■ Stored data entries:
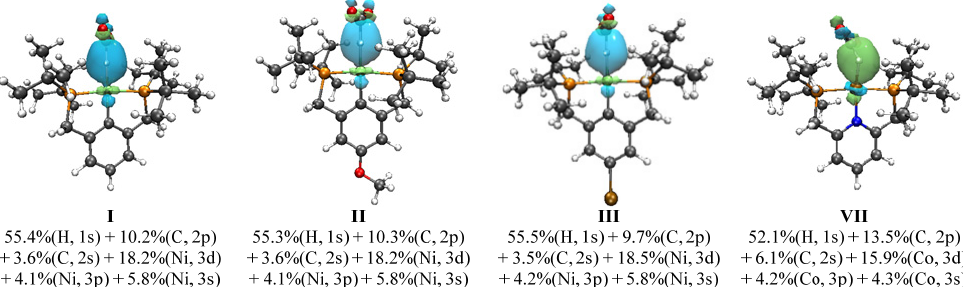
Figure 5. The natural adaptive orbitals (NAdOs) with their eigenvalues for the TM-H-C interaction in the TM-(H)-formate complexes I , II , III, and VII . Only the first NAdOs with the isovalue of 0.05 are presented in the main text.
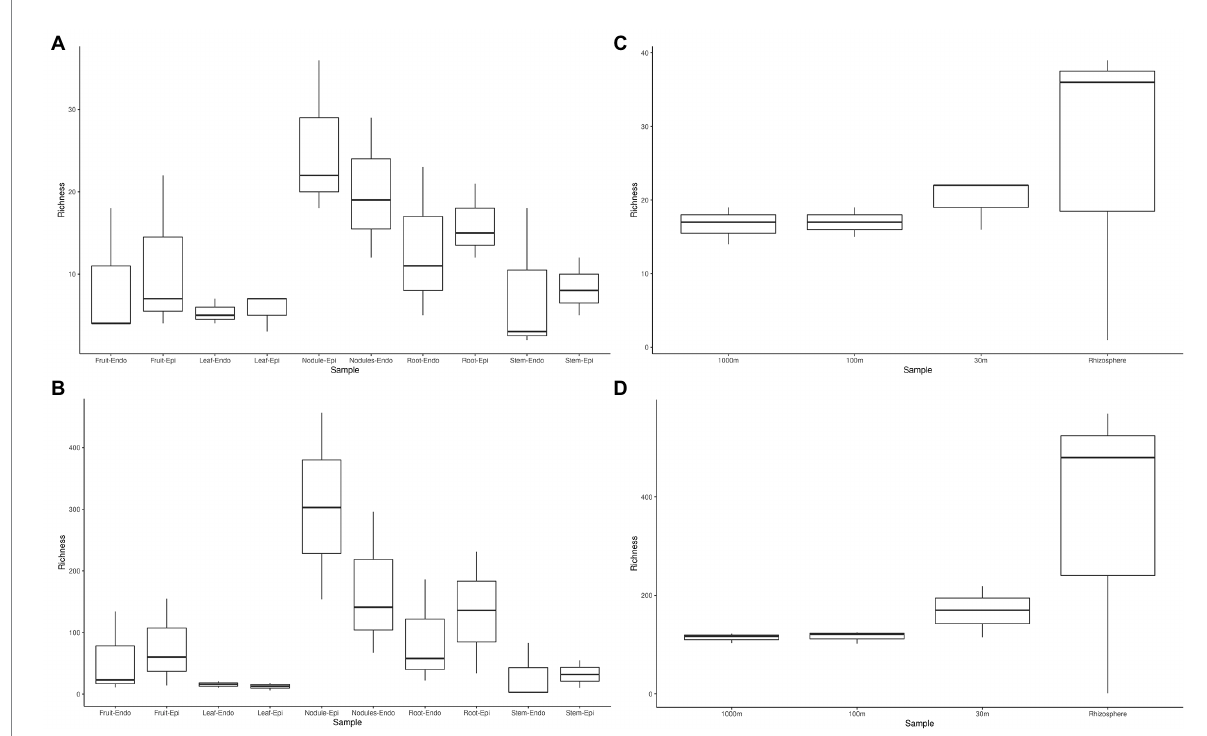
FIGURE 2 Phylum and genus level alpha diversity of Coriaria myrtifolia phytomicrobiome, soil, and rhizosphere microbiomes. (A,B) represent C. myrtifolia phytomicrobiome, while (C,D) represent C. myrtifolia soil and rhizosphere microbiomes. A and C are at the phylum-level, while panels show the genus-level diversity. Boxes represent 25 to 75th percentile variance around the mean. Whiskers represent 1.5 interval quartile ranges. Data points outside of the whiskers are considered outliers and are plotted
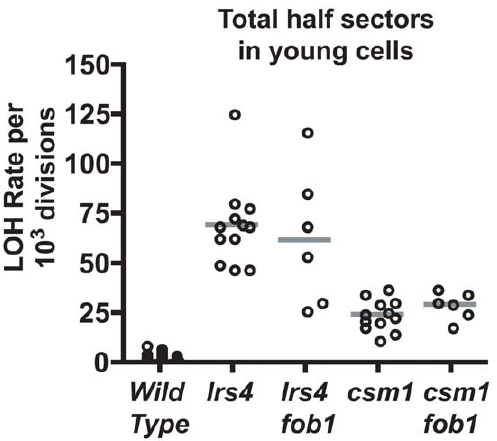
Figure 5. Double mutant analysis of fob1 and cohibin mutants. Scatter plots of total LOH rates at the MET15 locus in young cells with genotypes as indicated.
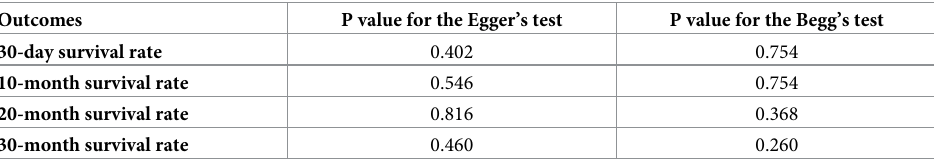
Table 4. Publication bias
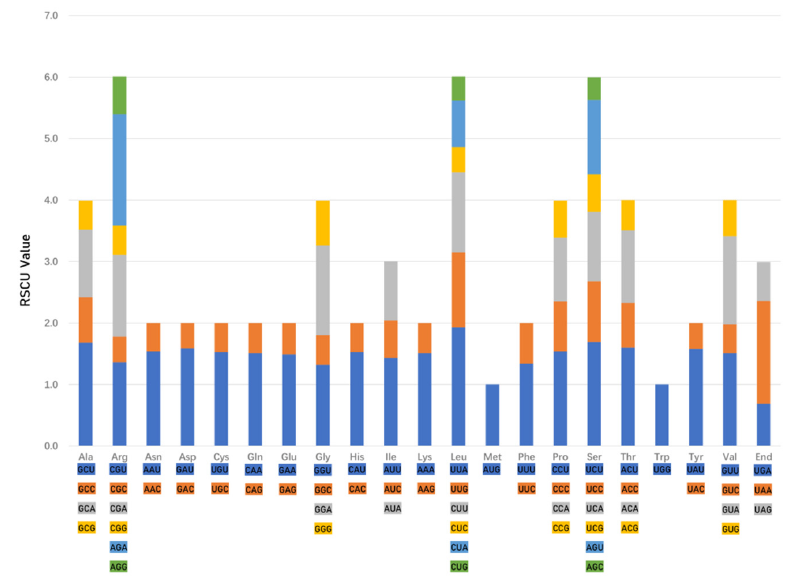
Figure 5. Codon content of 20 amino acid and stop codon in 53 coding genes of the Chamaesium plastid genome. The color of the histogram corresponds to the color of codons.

■ Your objective:
Exact copies of all the entries, without any pictures, are what the answer must contain.

■ Expected answer:
Figure 5. The natural adaptive orbitals (NAdOs) with their eigenvalues for the TM-H-C interaction in the TM-(H)-formate complexes I , II , III, and VII . Only the first NAdOs with the isovalue of 0.05 are presented in the main text.
FIGURE 2 Phylum and genus level alpha diversity of Coriaria myrtifolia phytomicrobiome, soil, and rhizosphere microbiomes. (A,B) represent C. myrtifolia phytomicrobiome, while (C,D) represent C. myrtifolia soil and rhizosphere microbiomes. A and C are at the phylum-level, while panels show the genus-level diversity. Boxes represent 25 to 75th percentile variance around the mean. Whiskers represent 1.5 interval quartile ranges. Data points outside of the whiskers are considered outliers and are plotted
Figure 5. Double mutant analysis of fob1 and cohibin mutants. Scatter plots of total LOH rates at the MET15 locus in young cells with genotypes as indicated.
Table 4. Publication bias
Figure 5. Codon content of 20 amino acid and stop codon in 53 coding genes of the Chamaesium plastid genome. The color of the histogram corresponds to the color of codons.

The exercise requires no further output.